**Items listed in a dataset**
==*==

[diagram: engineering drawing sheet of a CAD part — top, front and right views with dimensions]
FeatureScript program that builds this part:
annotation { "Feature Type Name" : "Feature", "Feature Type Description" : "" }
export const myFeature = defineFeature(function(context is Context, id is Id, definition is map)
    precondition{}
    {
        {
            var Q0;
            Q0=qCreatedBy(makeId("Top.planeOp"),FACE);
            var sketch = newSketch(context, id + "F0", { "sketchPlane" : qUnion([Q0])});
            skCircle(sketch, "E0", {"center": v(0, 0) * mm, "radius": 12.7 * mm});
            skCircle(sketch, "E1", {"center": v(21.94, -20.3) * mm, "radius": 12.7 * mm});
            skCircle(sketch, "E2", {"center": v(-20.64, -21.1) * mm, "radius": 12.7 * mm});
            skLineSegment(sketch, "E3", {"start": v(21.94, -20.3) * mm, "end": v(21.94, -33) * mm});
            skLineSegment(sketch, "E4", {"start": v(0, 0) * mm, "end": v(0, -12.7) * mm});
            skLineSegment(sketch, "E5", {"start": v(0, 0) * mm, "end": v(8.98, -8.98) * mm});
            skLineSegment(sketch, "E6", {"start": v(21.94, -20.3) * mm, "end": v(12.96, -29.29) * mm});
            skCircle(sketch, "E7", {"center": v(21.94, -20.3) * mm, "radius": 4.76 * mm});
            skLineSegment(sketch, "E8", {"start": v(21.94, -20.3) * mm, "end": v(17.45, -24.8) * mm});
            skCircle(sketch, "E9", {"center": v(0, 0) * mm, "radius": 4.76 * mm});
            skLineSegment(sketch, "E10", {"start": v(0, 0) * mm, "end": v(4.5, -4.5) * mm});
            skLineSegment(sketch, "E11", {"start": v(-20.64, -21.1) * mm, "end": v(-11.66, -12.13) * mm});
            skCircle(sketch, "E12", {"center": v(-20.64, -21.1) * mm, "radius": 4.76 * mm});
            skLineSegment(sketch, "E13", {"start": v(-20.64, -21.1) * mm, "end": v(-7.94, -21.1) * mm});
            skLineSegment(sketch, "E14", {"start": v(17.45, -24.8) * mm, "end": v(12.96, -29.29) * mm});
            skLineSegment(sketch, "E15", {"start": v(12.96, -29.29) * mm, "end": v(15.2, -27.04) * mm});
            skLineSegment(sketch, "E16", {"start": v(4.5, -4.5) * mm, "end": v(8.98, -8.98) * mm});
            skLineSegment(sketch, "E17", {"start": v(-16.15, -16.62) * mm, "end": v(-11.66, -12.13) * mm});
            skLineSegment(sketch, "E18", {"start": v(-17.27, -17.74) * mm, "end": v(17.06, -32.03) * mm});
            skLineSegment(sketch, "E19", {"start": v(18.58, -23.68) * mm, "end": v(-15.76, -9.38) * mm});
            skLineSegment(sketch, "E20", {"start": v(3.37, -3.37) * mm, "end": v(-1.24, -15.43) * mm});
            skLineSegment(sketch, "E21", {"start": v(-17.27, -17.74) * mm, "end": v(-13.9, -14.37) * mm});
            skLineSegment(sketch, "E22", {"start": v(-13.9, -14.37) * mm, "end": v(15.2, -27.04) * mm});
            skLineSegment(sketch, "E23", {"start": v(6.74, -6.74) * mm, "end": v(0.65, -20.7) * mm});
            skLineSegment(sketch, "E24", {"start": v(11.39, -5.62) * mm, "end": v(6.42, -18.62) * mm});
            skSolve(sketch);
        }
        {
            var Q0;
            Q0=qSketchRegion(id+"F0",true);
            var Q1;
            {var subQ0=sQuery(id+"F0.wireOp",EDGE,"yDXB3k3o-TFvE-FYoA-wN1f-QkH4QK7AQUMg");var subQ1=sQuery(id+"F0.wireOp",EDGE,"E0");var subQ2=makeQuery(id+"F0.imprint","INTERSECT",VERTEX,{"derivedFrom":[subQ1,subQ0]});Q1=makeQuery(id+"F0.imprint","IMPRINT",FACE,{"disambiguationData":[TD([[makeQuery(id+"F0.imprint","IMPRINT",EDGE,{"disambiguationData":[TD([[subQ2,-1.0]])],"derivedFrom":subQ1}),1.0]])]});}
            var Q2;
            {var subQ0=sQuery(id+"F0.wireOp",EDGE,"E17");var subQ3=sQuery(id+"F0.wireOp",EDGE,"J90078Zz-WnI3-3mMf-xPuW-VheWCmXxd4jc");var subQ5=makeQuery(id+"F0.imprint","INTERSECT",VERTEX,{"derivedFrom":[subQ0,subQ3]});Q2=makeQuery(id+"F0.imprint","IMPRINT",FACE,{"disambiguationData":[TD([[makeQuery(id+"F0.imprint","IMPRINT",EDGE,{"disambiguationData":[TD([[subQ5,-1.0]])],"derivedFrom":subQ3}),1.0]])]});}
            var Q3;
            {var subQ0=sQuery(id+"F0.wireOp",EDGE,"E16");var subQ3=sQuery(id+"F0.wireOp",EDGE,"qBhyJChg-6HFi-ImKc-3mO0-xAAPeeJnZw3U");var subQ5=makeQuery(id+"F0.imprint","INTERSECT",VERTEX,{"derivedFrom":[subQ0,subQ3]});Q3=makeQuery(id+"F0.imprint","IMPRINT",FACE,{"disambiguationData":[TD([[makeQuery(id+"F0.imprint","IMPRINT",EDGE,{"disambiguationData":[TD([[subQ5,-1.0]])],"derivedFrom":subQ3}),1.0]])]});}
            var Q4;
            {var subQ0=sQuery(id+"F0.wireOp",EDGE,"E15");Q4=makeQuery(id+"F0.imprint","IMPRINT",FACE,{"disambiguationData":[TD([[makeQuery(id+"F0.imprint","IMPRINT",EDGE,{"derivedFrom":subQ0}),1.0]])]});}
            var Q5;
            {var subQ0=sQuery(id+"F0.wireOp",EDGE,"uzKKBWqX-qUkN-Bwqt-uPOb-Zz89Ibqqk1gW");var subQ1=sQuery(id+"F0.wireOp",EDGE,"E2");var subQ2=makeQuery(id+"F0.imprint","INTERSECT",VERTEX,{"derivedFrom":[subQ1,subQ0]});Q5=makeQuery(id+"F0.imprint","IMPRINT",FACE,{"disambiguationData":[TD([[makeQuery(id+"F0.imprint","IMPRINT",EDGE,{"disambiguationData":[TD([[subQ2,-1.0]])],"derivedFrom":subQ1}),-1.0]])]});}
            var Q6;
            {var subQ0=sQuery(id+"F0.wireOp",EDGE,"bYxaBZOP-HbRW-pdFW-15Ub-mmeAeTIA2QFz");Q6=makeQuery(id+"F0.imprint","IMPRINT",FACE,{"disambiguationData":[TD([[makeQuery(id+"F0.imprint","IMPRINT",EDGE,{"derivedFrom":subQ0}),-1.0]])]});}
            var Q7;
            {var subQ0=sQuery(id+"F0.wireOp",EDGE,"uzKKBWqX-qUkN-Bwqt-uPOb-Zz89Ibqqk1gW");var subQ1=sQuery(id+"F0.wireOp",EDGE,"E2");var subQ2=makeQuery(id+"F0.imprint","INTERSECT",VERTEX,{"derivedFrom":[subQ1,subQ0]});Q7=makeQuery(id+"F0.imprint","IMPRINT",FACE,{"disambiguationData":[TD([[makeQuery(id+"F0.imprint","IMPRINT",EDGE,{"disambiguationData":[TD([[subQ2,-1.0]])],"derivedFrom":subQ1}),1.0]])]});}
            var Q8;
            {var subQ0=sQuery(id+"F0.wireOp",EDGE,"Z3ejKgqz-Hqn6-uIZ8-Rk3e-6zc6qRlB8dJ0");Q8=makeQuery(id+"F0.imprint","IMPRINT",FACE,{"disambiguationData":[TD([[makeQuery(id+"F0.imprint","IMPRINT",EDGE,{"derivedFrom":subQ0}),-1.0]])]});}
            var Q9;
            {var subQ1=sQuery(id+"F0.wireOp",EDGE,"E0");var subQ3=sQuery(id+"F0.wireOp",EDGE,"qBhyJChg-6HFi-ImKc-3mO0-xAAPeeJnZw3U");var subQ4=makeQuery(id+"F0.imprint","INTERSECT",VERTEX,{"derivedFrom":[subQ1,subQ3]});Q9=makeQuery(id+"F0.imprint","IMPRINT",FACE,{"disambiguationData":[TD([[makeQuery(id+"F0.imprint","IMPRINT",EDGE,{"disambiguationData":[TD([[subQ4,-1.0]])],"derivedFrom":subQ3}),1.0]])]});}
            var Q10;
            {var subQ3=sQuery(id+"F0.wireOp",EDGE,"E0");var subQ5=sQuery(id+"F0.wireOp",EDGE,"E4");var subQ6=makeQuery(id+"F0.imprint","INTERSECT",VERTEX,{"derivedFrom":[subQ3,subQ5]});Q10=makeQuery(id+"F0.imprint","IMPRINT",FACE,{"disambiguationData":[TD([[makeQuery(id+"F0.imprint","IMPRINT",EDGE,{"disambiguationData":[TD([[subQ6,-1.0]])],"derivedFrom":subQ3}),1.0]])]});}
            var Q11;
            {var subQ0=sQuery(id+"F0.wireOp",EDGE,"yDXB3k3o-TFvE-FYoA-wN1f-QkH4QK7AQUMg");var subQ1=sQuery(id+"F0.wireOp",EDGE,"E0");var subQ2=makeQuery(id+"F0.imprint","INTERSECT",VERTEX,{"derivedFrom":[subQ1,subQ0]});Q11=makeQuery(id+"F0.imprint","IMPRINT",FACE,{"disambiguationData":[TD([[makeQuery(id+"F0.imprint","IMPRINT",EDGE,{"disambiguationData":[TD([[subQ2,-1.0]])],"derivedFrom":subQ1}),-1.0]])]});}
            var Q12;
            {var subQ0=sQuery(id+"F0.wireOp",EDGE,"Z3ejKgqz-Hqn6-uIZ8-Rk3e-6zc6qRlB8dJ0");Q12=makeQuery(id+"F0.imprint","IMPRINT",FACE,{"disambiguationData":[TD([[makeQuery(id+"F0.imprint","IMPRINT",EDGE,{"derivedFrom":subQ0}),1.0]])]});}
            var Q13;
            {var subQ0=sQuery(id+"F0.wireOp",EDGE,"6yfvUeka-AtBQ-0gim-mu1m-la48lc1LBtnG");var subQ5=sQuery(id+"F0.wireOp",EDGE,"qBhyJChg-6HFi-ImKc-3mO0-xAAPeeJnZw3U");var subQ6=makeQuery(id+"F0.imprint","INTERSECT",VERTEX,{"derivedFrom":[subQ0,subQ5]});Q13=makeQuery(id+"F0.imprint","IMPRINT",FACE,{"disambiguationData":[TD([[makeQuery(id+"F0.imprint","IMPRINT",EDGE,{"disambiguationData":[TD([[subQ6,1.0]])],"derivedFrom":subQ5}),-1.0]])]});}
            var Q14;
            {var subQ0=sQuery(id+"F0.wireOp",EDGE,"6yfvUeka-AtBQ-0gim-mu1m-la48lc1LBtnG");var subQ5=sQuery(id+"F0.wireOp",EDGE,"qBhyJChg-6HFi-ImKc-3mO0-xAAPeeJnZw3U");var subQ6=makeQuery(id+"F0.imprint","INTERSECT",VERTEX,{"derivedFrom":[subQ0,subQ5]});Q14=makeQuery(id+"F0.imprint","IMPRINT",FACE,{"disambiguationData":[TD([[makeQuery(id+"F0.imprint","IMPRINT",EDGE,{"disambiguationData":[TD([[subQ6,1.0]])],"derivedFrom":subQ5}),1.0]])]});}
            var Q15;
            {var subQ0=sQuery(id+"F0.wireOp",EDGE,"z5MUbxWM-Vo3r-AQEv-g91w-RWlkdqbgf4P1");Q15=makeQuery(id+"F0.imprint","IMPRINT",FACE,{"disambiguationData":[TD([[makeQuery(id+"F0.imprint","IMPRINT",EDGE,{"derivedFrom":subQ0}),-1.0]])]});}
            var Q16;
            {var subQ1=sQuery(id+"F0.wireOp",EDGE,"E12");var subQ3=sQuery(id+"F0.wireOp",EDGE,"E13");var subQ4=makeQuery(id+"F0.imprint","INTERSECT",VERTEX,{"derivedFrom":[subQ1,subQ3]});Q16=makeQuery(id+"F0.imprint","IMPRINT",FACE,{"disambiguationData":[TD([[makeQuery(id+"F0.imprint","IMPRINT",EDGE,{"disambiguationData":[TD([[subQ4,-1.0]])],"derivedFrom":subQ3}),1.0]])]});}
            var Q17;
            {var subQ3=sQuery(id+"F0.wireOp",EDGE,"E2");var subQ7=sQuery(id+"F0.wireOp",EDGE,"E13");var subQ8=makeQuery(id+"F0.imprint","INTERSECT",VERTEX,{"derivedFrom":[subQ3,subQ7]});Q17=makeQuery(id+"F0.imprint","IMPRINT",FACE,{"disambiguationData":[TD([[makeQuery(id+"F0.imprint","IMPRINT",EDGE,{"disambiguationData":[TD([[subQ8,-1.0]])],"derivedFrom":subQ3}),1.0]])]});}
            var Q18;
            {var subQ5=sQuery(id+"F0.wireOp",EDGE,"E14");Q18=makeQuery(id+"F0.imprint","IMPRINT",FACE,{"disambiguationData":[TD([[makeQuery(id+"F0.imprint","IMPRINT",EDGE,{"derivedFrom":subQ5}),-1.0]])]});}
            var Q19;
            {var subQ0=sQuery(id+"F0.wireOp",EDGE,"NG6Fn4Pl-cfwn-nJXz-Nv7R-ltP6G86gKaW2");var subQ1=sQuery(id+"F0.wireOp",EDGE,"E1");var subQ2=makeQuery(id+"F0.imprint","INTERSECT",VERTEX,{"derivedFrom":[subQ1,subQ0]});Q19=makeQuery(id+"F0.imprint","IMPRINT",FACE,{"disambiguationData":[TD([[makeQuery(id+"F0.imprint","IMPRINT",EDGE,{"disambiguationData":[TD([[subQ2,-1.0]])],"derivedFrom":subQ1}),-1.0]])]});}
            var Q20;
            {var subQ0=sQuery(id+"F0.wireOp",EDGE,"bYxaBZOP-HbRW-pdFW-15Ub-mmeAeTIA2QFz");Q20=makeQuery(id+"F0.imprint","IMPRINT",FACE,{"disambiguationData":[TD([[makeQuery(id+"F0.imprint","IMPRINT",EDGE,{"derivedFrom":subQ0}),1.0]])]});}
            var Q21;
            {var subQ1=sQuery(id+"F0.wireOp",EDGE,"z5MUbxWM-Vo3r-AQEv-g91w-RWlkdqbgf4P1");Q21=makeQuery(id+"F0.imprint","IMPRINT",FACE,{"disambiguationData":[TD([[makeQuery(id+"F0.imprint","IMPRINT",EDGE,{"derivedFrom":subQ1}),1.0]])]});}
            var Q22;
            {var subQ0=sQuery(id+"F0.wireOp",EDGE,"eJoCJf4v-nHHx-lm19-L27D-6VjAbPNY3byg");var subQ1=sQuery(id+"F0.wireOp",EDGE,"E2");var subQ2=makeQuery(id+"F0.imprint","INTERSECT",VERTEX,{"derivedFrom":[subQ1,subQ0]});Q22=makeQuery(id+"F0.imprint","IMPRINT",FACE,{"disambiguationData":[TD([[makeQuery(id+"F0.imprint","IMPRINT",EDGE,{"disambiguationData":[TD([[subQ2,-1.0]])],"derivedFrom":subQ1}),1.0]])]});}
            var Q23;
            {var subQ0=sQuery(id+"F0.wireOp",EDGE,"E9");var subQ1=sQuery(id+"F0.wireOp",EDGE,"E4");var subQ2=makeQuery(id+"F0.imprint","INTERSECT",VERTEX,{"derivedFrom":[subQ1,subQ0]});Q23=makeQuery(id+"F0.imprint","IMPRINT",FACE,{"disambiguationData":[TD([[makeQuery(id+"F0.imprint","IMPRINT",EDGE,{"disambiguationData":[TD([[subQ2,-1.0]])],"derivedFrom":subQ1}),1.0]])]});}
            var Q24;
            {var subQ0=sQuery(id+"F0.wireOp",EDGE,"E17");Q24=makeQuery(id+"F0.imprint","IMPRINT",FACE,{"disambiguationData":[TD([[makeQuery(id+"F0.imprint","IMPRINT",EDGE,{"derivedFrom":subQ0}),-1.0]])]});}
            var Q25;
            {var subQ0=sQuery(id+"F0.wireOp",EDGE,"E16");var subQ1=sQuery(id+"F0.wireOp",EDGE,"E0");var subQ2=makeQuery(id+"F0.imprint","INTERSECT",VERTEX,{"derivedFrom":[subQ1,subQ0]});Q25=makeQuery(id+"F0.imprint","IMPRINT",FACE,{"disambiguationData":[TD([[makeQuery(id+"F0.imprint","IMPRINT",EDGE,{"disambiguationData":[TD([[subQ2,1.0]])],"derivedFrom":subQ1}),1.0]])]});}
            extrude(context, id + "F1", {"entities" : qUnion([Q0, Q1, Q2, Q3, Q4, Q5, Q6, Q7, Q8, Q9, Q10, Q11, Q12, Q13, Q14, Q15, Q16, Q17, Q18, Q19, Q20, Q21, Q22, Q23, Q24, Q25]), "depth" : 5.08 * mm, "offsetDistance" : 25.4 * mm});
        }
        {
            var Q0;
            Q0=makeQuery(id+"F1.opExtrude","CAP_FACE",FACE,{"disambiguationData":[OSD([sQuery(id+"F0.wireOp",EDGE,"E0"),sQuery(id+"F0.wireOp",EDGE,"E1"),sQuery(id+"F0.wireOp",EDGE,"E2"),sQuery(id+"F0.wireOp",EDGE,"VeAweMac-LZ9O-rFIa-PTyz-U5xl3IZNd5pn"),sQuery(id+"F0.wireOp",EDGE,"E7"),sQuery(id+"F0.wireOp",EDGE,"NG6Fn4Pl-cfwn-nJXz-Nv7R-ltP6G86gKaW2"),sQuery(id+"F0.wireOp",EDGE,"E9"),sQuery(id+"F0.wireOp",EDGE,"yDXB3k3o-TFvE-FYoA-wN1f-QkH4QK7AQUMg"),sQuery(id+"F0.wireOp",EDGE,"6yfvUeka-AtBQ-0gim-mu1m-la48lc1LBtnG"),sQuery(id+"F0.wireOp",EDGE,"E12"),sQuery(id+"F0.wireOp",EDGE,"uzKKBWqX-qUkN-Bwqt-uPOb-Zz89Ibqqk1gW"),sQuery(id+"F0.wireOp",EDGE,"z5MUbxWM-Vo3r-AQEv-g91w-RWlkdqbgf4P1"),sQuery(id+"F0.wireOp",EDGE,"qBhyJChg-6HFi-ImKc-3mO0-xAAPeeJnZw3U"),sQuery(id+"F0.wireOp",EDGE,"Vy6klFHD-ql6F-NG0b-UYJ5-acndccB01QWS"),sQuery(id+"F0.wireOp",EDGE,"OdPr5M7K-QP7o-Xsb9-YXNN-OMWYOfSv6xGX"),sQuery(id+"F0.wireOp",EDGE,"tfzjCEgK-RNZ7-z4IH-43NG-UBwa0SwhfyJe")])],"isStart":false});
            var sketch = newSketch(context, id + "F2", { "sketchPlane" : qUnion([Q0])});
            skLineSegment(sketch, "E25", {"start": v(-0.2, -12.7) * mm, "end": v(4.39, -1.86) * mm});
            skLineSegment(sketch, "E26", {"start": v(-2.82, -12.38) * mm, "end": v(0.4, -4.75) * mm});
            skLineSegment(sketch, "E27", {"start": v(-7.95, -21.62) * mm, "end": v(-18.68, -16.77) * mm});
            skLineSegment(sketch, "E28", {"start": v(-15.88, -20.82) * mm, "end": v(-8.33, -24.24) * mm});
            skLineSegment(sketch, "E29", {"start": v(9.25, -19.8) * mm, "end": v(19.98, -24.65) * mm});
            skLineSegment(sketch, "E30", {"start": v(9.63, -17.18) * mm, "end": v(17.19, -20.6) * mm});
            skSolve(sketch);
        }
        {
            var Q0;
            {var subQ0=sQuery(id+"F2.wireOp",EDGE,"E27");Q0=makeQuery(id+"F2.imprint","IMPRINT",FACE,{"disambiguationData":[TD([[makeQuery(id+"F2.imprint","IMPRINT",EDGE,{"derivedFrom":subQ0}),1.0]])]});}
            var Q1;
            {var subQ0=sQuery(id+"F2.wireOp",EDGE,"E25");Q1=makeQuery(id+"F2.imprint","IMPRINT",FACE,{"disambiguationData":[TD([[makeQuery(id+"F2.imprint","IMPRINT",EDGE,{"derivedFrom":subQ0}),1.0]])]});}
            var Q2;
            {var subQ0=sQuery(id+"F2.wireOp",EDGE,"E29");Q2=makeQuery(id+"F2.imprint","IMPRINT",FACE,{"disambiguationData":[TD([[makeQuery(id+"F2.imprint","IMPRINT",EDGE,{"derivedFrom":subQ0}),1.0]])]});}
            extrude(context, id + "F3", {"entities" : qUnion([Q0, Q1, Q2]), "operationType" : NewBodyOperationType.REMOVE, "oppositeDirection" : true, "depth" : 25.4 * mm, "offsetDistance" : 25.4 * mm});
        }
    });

==*==

**Direction**
Please copy the lines word for word, starting with the very first line and ending with the line that contains "v(-16.15, -16.62) *", both included.

**Solution to this problem**
[diagram: engineering drawing sheet of a CAD part — top, front and right views with dimensions]
FeatureScript program that builds this part:
annotation { "Feature Type Name" : "Feature", "Feature Type Description" : "" }
export const myFeature = defineFeature(function(context is Context, id is Id, definition is map)
    precondition{}
    {
        {
            var Q0;
            Q0=qCreatedBy(makeId("Top.planeOp"),FACE);
            var sketch = newSketch(context, id + "F0", { "sketchPlane" : qUnion([Q0])});
            skCircle(sketch, "E0", {"center": v(0, 0) * mm, "radius": 12.7 * mm});
            skCircle(sketch, "E1", {"center": v(21.94, -20.3) * mm, "radius": 12.7 * mm});
            skCircle(sketch, "E2", {"center": v(-20.64, -21.1) * mm, "radius": 12.7 * mm});
            skLineSegment(sketch, "E3", {"start": v(21.94, -20.3) * mm, "end": v(21.94, -33) * mm});
            skLineSegment(sketch, "E4", {"start": v(0, 0) * mm, "end": v(0, -12.7) * mm});
            skLineSegment(sketch, "E5", {"start": v(0, 0) * mm, "end": v(8.98, -8.98) * mm});
            skLineSegment(sketch, "E6", {"start": v(21.94, -20.3) * mm, "end": v(12.96, -29.29) * mm});
            skCircle(sketch, "E7", {"center": v(21.94, -20.3) * mm, "radius": 4.76 * mm});
            skLineSegment(sketch, "E8", {"start": v(21.94, -20.3) * mm, "end": v(17.45, -24.8) * mm});
            skCircle(sketch, "E9", {"center": v(0, 0) * mm, "radius": 4.76 * mm});
            skLineSegment(sketch, "E10", {"start": v(0, 0) * mm, "end": v(4.5, -4.5) * mm});
            skLineSegment(sketch, "E11", {"start": v(-20.64, -21.1) * mm, "end": v(-11.66, -12.13) * mm});
            skCircle(sketch, "E12", {"center": v(-20.64, -21.1) * mm, "radius": 4.76 * mm});
            skLineSegment(sketch, "E13", {"start": v(-20.64, -21.1) * mm, "end": v(-7.94, -21.1) * mm});
            skLineSegment(sketch, "E14", {"start": v(17.45, -24.8) * mm, "end": v(12.96, -29.29) * mm});
            skLineSegment(sketch, "E15", {"start": v(12.96, -29.29) * mm, "end": v(15.2, -27.04) * mm});
            skLineSegment(sketch, "E16", {"start": v(4.5, -4.5) * mm, "end": v(8.98, -8.98) * mm});
            skLineSegment(sketch, "E17", {"start": v(-16.15, -16.62) * mm, "end": v(-11.66, -12.13) * mm});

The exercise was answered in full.